Mechanistic pseudo-two-dimensional modeling of redox-mediated electrochemical reduction of metronidazole at cobalt oxide nanostructured electrodes

Abstract

The electrochemical reduction of metronidazole at nanostructured electrode interfaces involves a complex interplay of mass transport, electron-transfer kinetics, and redox mediation within the catalytic layer. In this work, a mechanistically grounded pseudo-two-dimensional (P2D) modeling framework is developed to quantitatively describe metronidazole reduction at a cobalt oxide nanoparticle-modified glassy carbon electrode. The model explicitly couples diffusion in the electrolyte with effective diffusion, Butler–Volmer kinetics, and dynamic Co²⁺/Co³⁺ redox mediation within a porous CoOx nanolayer, enabling spatially resolved analysis of transport–reaction interactions while retaining computational efficiency. The simulations successfully reproduce key experimental features, including cathodic peak enhancement, reduced overpotential, and diffusion-controlled current behavior. Quantitative analysis reveals that CoOx surface modification leads to nearly an order-of-magnitude increase in the effective heterogeneous rate constant compared with the bare electrode.
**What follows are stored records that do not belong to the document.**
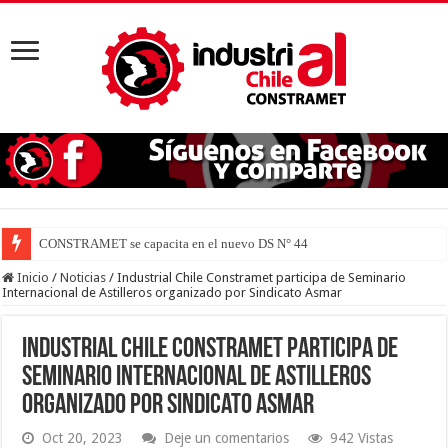
CONSTRAMET se capacita en el nuevo DS N° 44 para defender la
Inicio
/
Noticias
/
Industrial Chile Constramet participa de Seminario
Internacional de Astilleros organizado por Sindicato Asmar
Industrial Chile Constramet participa de
Seminario Internacional de Astilleros
organizado por Sindicato Asmar
Oct 20, 2023
Deje un comentarios
942 Vistas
The results further demonstrate that catalytic enhancement arises from dynamic redox-state evolution and spatially distributed reaction zones rather than from increased surface area alone. In addition, the model identifies an optimal CoOx layer thickness, beyond which internal mass transport limitations reduce catalyst utilization. Overall, the proposed P2D framework provides a robust and generalizable platform for mechanistic interpretation and rational design of high-performance nanostructured electrochemical sensors.